A more interesting question would be conservation of momentum; if you're travelling half way around the world then you'll be moving very fast relative to your target point. Larry Niven discussed this with his short story "Flash Crowd" where his 'transfer booths' (IIRC a standard size and shape; molecules swapped locations) were connected to a large momentum damper (eg a very heavy mass in a large lake; the momentum is transfered to the massive object).

47:

l ron hubbard .. yeah i know, had a good line on that.. the teleporter swapped a region of space.

48:

You could say "most fantasy is just disguised science fiction" as easily. I'd say that's because the similarities between the marketing categories are a lot bigger than the differences.

The magic in most fantasy books doesn't work like magic: it follows consistent rules - like alternate laws of physics.

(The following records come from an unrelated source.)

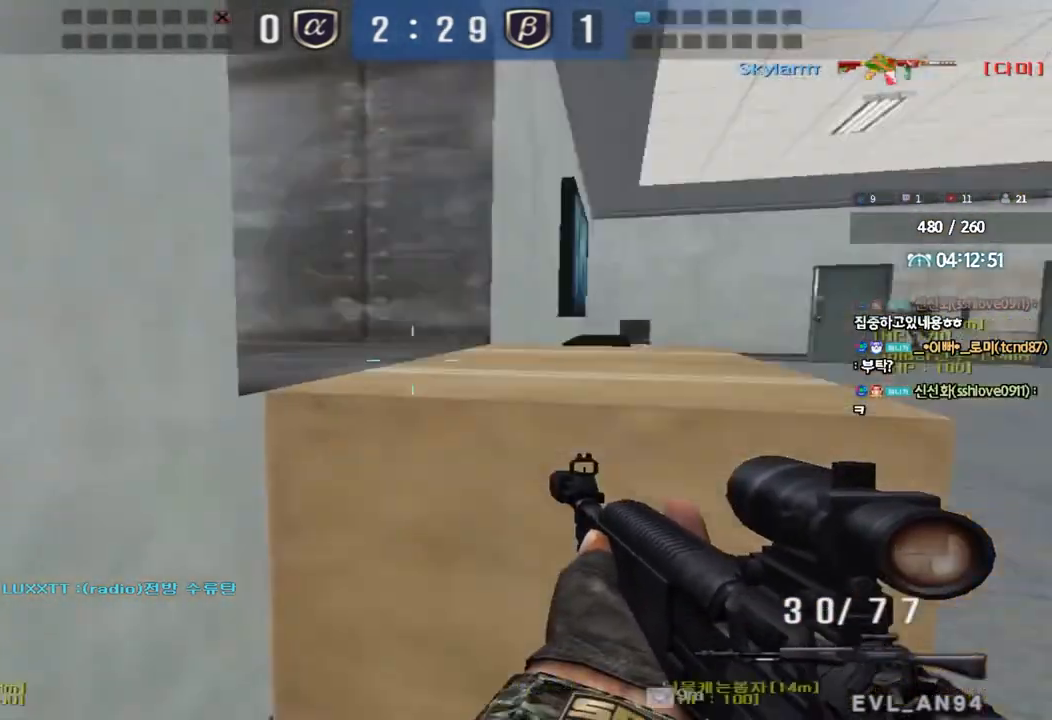
{"keys": ["d", "s"], "events": [[200, "s", "down"], [217, "ctrl", "up"], [217, "d", "down"]]}
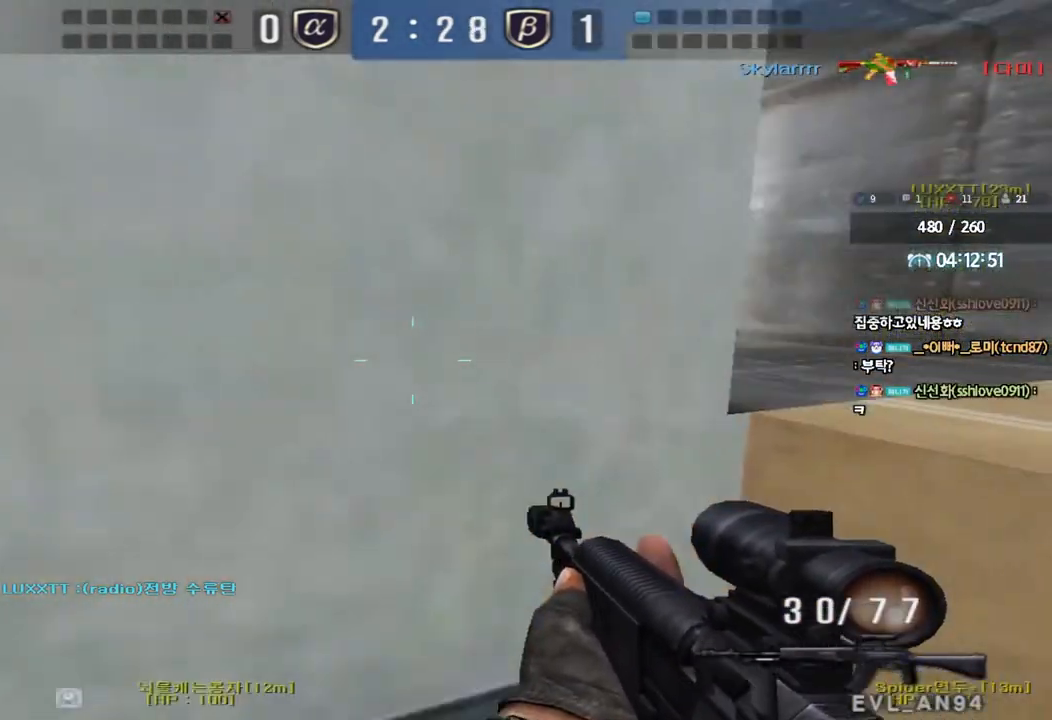
{"keys": ["d", "w"], "events": [[33, "shift", "down"], [67, "d", "up"], [67, "s", "up"], [150, "d", "down"], [150, "s", "down"], [150, "shift", "up"], [283, "s", "up"], [300, "d", "up"], [300, "shift", "down"], [400, "d", "down"], [400, "w", "down"], [417, "shift", "up"]]}
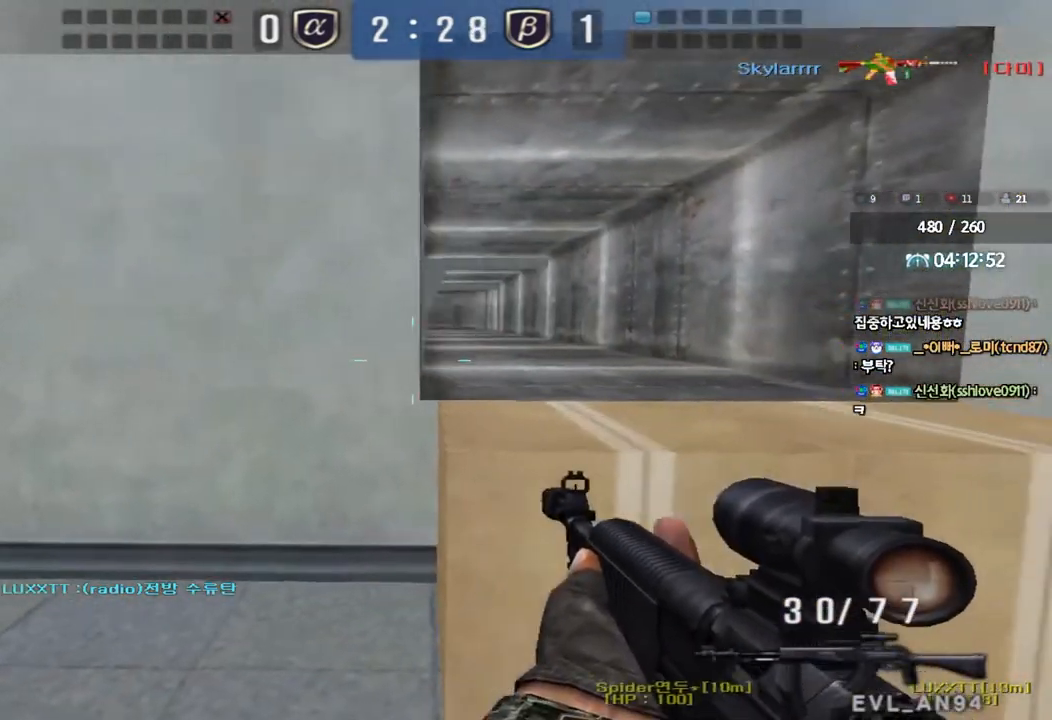
{"keys": ["ctrl"], "events": [[283, "ctrl", "down"], [283, "d", "up"], [300, "w", "up"]]}
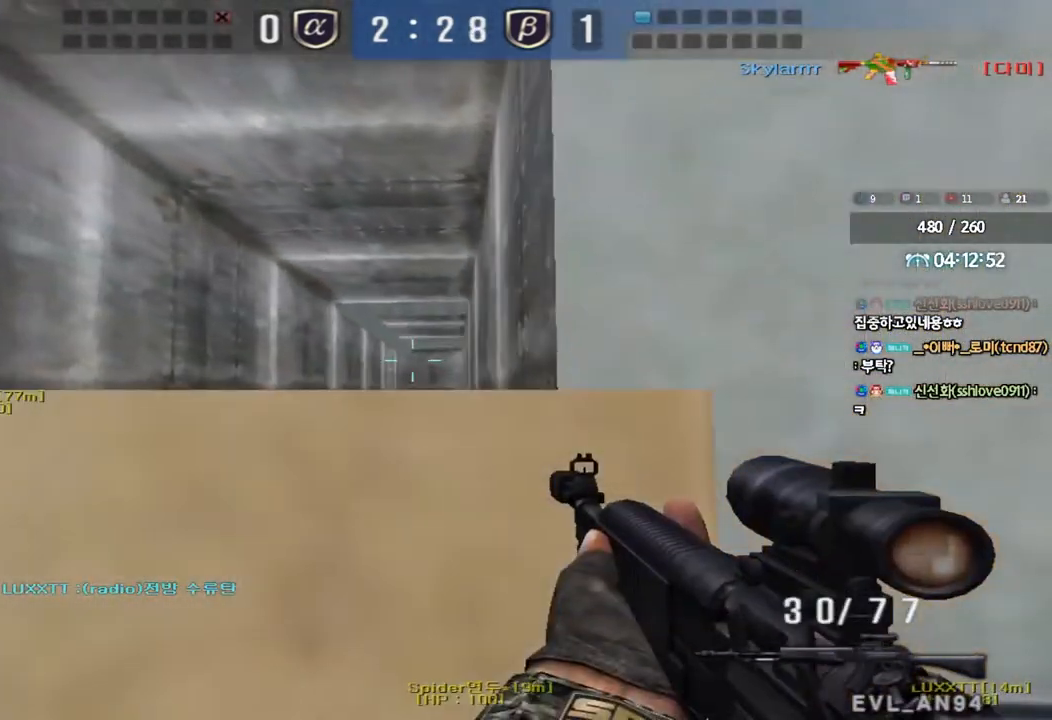
{"keys": ["ctrl", "d"], "events": [[350, "d", "down"]]}
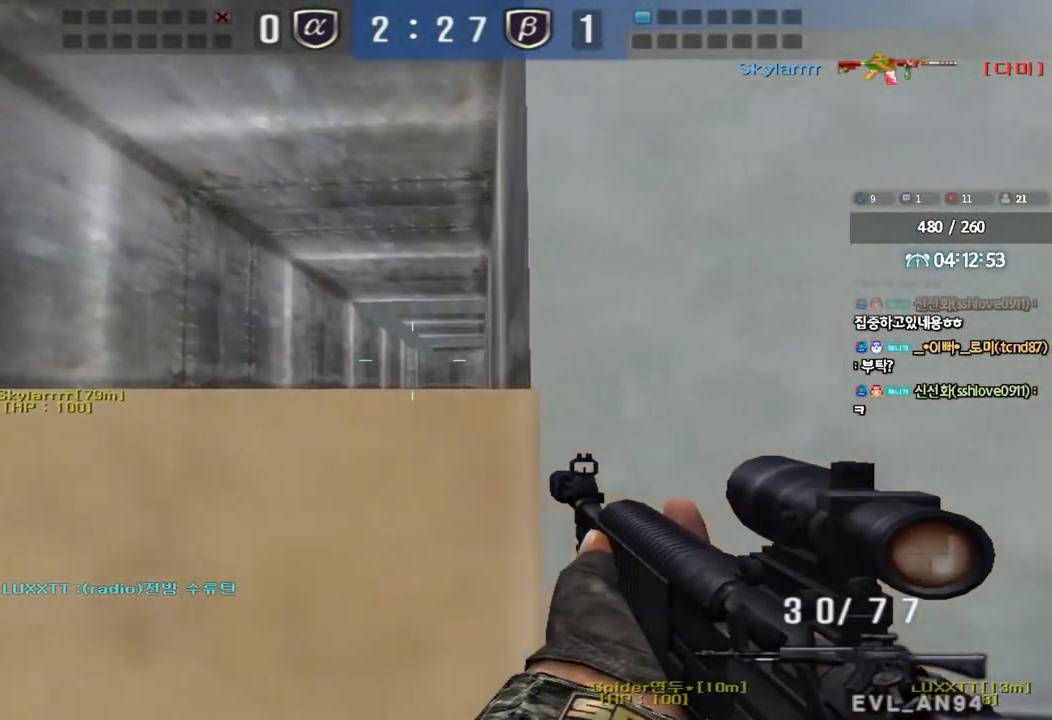
{"keys": ["ctrl"], "events": [[17, "d", "up"]]}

Bujold commented on this once: she wanted the magic in "The Spirit Ring" to work like real medieval magic, but she had to put in some consistent rules because modern readers expect them.

She's also pointed out that both are "fantasies of political agency" - they're suffused by politics, settings of designed to make political points. The characters are able to change or save the world or worlds. In reality, a lifetime of activism may make a limited difference.

There are more obvious similarities: both are set in imaginary worlds, etc. There's a reason fantasy & sf are shelved together - a lot of people do read both.

See, that was a lot easier than defining the differences between fantasy and science fiction....as many people have unsuccessfully tried to do.

49:

Should be "settings often designed".

50:

You know, Harry, you're a lot more entertaining than Charlie ever was. Have you thought about doing a blog of your own?

51:

@36 heteromeles

The difference with Amazon would be that Amazon was made by people to be used by people. It's a bit different to have a universe that understands english and edits itself when special passwords are spoke. Whatever you like is up to you, personally I'm not too concerned with SF authors getting it right as making it consistent. Our host is one of the best examples I can think of for writing SF and examining how society would change, most other SF (especially on TV) takes a current world group and straps on rockets.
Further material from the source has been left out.